Pourtant, je le rappelle, les deux organes les plus puissants de l'UE sont le Conseil Européen et le Conseil des Ministres*. Le premier est constitués de nos présidents, chanceliers, premiers ministres, etc., bref nos dirigeants nationaux élus démocratiquement, tandis que le second est constitué de ministres nationaux nommés par les dirigeants cités précédemment (à ce titre, et pour les eurosceptiques qui me liraient, ils ne sont pas moins démocratiquement nommés que lorsqu'ils assument leur fonction de ministre au sein des gouvernements nationaux puisque... ce sont les mêmes postes). La Commission tant décriée pour son "déficit démocratique" n'a pas de grand pouvoir décisionnelle, en revanche elle peut proposer et suggérer. Ce sont le Parlement Européen (dont les membres sont élus directement par le peuple, là encore) et surtout les Conseils qui vont - ou pas - adopter les directives européennes. In Fine, le pouvoir dans l'UE est beaucoup plus dans des mains nationales que supra-nationales, contrairement à l'imagerie d’Épinal que nos représentants nationaux nous ressortent régulièrement. Quand ils disent "C'est Bruxelles qui décide", souvenons-nous que la plupart du temps, "Bruxelles" ce sont simplement nos élus nationaux qui se rejoignent dans la capitale Belge pour prendre des décisions. Ce ne sont alors pas des anonymes que personne n'a élu et qui sortent de nulle part. Ce sont des Macron, des Merkel, etc.. Cela peut aussi être le Parlement Européen, comme lorsque le roaming a été supprimé en Europe ou que l'interdiction partielle du géobloquage des contenus en ligne en Europe a été votée, et ce parlement, nous votons pour élire ses membres. Donc, au final, les gens qui décident, nous votons pour eux. Nous les mettons en place, nous les validons.
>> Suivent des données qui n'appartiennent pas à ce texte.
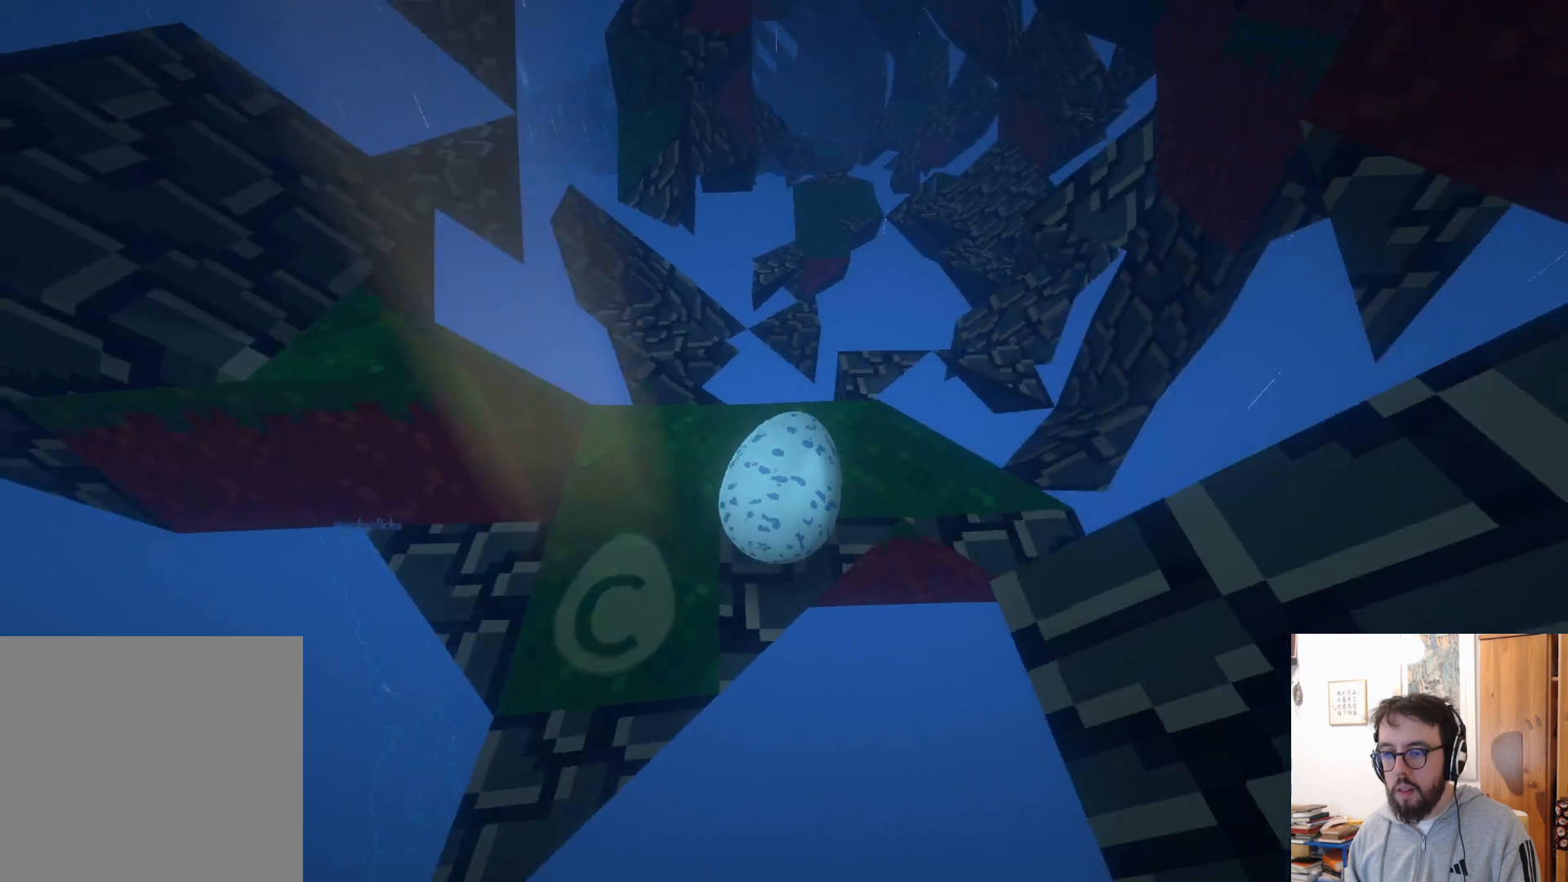
{"buttons": [], "left_stick": "up", "right_stick": "down-right", "events": [[83, "right_stick", "down"], [100, "left_stick", "up"], [250, "right_stick", "down-right"]]}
J'insiste là-dessus parce que je pense que nous avons une responsabilité en tant qu'eurocitoyens (que l'on se définisse comme tel ou pas, d'ailleurs, car quoi qu'il arrive nous avons ce pouvoir et subissons les conséquences de nos choix). C'est à nous de faire changer les choses si elles ne nous conviennent pas, et il semble évident qu'en Europe les gens ne sont pas contents, il suffit de voir les résultats des diverses élections. Même s'ils ne gagnent pas toujours, les eurosceptiques font de gros scores, quant aux européistes... difficile d'en trouver, peut-être parce que justement se dire ouvertement pro-Europe c’est se trimbaler un certain bagage dont les candidats ne veulent pas. Et qu'on ne me sorte pas Macron, s'il vous plaît. Ce président est aux antipodes d'un Spinelli ou d'un de Gasperi. Quand je vois que Macron est vu par certains fédéralistes européens comme un "sauveur" simplement parce qu'il affiche une certaine europhilie, je me dis qu'on est pas sorti de l'auberge. En est-on vraiment arrivé à un tel niveau de désespoir qu'une figure démagogue comme Emmanuel Macron puisse devenir "un modèle" alors qu'au niveau national il dirige le pays par ordonnances et fait de la casse sociale son passe-temps favori ? Juste parce qu'il dit être "pro-européen" nous devrions chanter ses louanges et espérer qu'il amènera l'Europe vers une transition fédérale ? Cette perspective m'effraie plus qu'elle ne m'inspire, pour être honnête.

Ce qui me ramène naturellement vers le sujet de ce blog, l'univers de Pax Europæ. (Oui parce que c'est bien beau de déblatérer ainsi mon avis mais si vous êtes sur ce blog, à la base c'est pour Pax, non ?)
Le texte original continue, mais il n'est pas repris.